Monday, September 21, 2015

Acoustic Source Localisation



Performance of certain direction of arrival (DOA) estimation algorithms using a uniform linear array of scalar sensors has been analyzed and reported. Velocity hydrophones, which measure one Cartesian component of the three-dimensional particle velocity vector of the incident wave field, were first reported in underwater acoustics literature in 1956. But the importance of simultaneously measuring both pressure and particle velocity was recognized almost three decades later when Mann etc. published a classic paper addressing the fundamentals of energy transfer in acoustic field.

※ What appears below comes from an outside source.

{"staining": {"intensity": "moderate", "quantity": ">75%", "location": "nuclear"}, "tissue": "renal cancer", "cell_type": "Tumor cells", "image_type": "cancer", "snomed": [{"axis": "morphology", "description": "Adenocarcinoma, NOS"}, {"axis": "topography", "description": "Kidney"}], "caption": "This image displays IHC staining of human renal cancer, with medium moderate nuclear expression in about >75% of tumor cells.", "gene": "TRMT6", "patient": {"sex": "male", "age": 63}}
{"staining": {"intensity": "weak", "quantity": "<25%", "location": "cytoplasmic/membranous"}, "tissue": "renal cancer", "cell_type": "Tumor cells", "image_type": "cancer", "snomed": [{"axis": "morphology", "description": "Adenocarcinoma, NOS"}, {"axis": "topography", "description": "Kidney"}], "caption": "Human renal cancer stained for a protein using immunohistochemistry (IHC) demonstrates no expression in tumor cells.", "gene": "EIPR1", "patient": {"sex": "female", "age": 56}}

The relevance of this new approach was further elucidated by G. L. D'Spain. The technology of vector hydrophones or acoustic vector sensors (AVS), consisting of three orthogonally oriented velocity hydrophones plus a pressure hydrophone, all spatially collocated, for simultaneous measurement of pressure and particle velocities is of relatively recent vintage. It has attracted considerable interest, especially within the signal processing community, after Nehorai and Paldi presented the AVS measurement model and a method for localising acoustic sources using an array of such sensors. Hochwald and Nehorai later addressed the important issue of identifiability with vector sensors, namely, the bound on the number of sources identifiable in a class of array processing models with multiple parameters and signals per source. Hawkes and Nehorai have quantified the impact of sensor locations on the performance (Cramer Rao Bound) of an AVS array.
In a separate paper they have defined some performance measures such as mean square angular error (MSAE) and mean square range error (MSRE) and derived asymptotic lower bounds on these quantities in terms of the CRB. The same authors have also discussed the correlations between the measurements within an AVS as well as between two spatially separated acoustic vector sensors. They have also analysed the effect of a reflecting boundary and presented a fast method for localising a wideband source using a distributed AVS array.
A host of beamforming techniques using vector sensors have also appeared in the literature. Wong and Zoltowski introduced ESPRIT-based closed form source localisation for arbitrarily spaced 3D arrays of vector hydrophones. They have also proposed aperture extension using a uniform rectangular array of vector hydrophones spaced much farther than half a wavelength to achieve enhanced array resolution and direction-finding precision. Narrowband Beamforming and Capon direction estimation methods with an AVS array have been discussed by Hawkes and Nehorai. Root-MUSIC based azimuth-elevation DOA estimation technique using uniformly spaced velocity hydrophones has been developed by Wong and Zoltowski. They have also proposed a blind MUSIC-based source localisation algorithm using arbitrary 3D array of vector hydrophones. The same authors have also presented a near-field/far-field azimuth-elevation angle estimation algorithm using a single vector hydrophone.